Corporates could face prosecution for failing to prevent economic crimes

Failure to prevent economic crime looks set to become a corporate offence under the May administration. Speaking at the Cambridge Symposium on Economic Crime last in September, the attorney general, Jeremy Wright QC confirmed that a consultation on the introduction of the corporate offence of failing to prevent economic crimes such as money laundering, false accounting and fraud would go ahead.

Welcomed by David Green, director of the Serious Fraud Office, an enthusiastic proponent of such a change, the new legislation is designed to address weaknesses in current law which has made it hard to attribute criminal liability to corporates for economic crimes.

Introducing the corporate offence of ‘failing to prevent’ under the UK Bribery Act led to a significant improvement in the anti-corruption systems and controls that organisations had in place. Widening the adequate procedures remit to hold corporates liable for failing to prevent other economic crimes could strengthen systems even further, so helping the government to achieve its aim of raising the bar on responsible corporate behaviour.

Described by law firm Pinsent Mason as the most sweeping change to corporate law in over a century, it is possible that this could have a bigger impact on business than the Bribery Act. It is expected that the new offence will be modelled on Section 7 of the Bribery Act such that a company will only have a defence if it can show that it has adequate procedures in place to prevent the economic crimes covered by the proposed legislation.

The range of crimes could be broad including theft, forgery and destroying documents as well as money laundering and fraud. In addition, it is likely that any new legislation would hold organisations responsible for the actions of third parties or associated persons acting on the company’s behalf.

The burden on compliance teams could be huge, however the direction of travel seems very clear and businesses would be ill advised to watch and wait. Companies wishing to get ahead of the game should begin by identifying the economic crime risks their companies face and highlighting any gaps in existing systems and controls. Work can then begin on improving policies and procedures, systems and controls.

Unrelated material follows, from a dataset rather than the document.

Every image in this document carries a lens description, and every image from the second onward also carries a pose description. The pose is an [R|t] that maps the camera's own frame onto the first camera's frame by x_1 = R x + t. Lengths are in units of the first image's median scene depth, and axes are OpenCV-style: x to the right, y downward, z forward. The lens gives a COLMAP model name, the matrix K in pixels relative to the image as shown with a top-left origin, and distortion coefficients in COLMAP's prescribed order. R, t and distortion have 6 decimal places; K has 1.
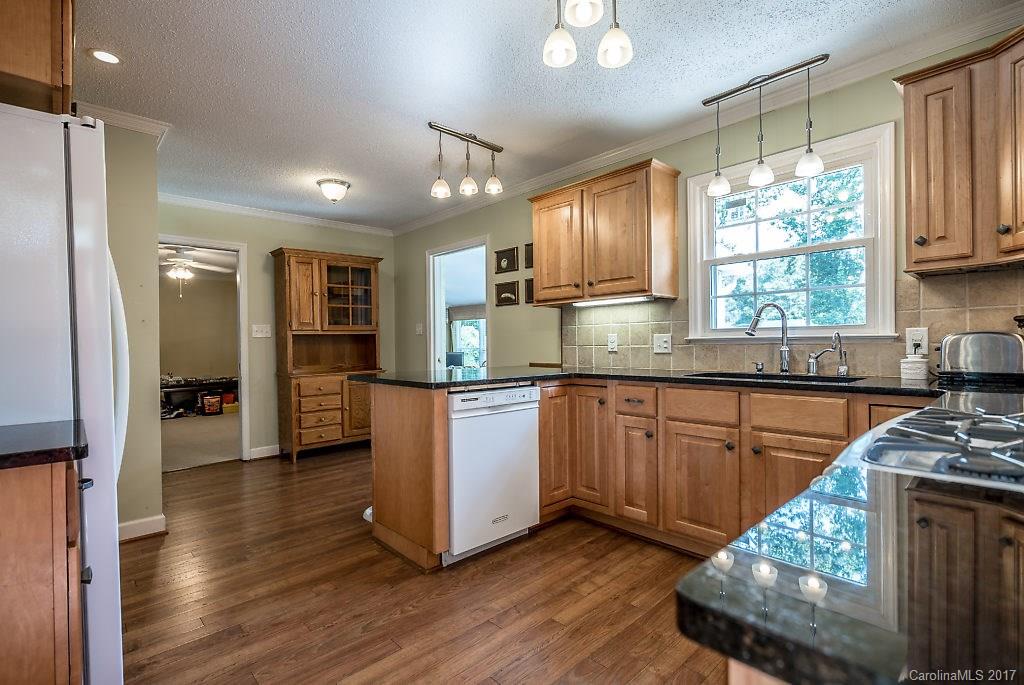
lens RADIAL K [[471.3, 0, 505.4], [0, 471.3, 345.7], [0, 0, 1]] dist [-0.011117, 0.001976]
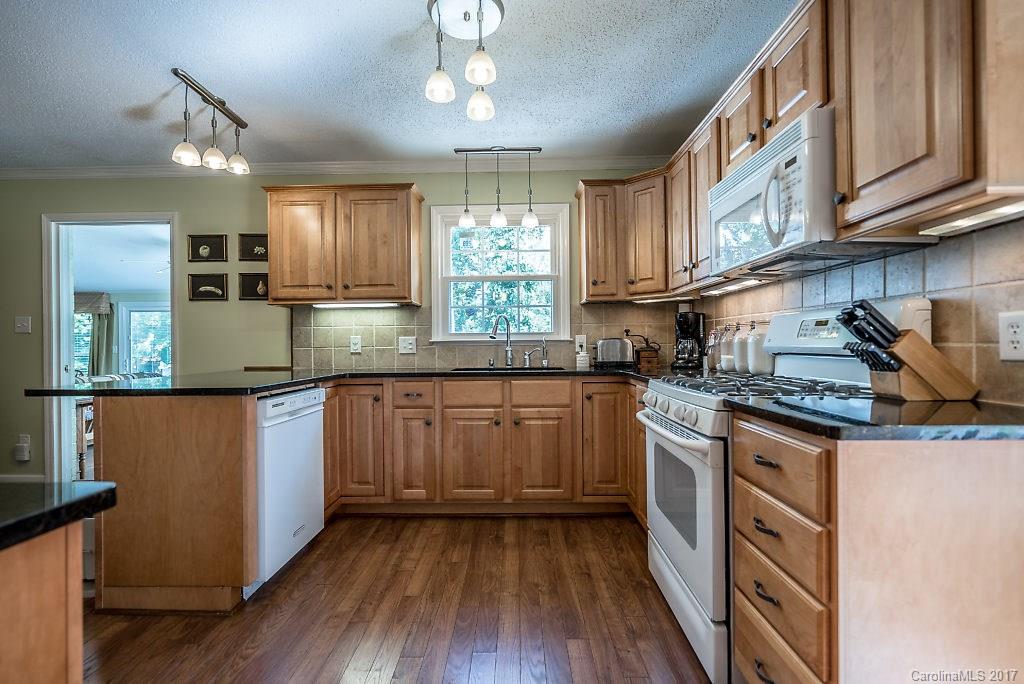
lens RADIAL K [[471.3, 0, 491.8], [0, 471.3, 345.1], [0, 0, 1]] dist [-0.011117, 0.001976]
pose [[0.704232, 0.004854, 0.709953, -0.395064], [0.003298, 0.999943, -0.010108, 0.009131], [-0.709962, 0.009460, 0.704176, 0.063585]]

One of the key aspects of the new law is likely to be the need for companies to have independent evidence of their policies and process to prevent economic crime. As with the UK Bribery Act, the Serious Fraud Office is also likely to consider ethical culture and not just paper based procedures. This will require careful thought about the policies and systems that should be in place to protect against a ‘failure to prevent’ conviction. GoodCorporation has a framework on Integrity Compliance which can be used as a starting point for any assessment of adequate procedures to prevent economic crimes.

The ‘failure to prevent’ logic is a great opportunity for boards to take a proactive position and to ensure that good policies and systems are in place to protect the company. If this isn’t already on the board agenda, it should be.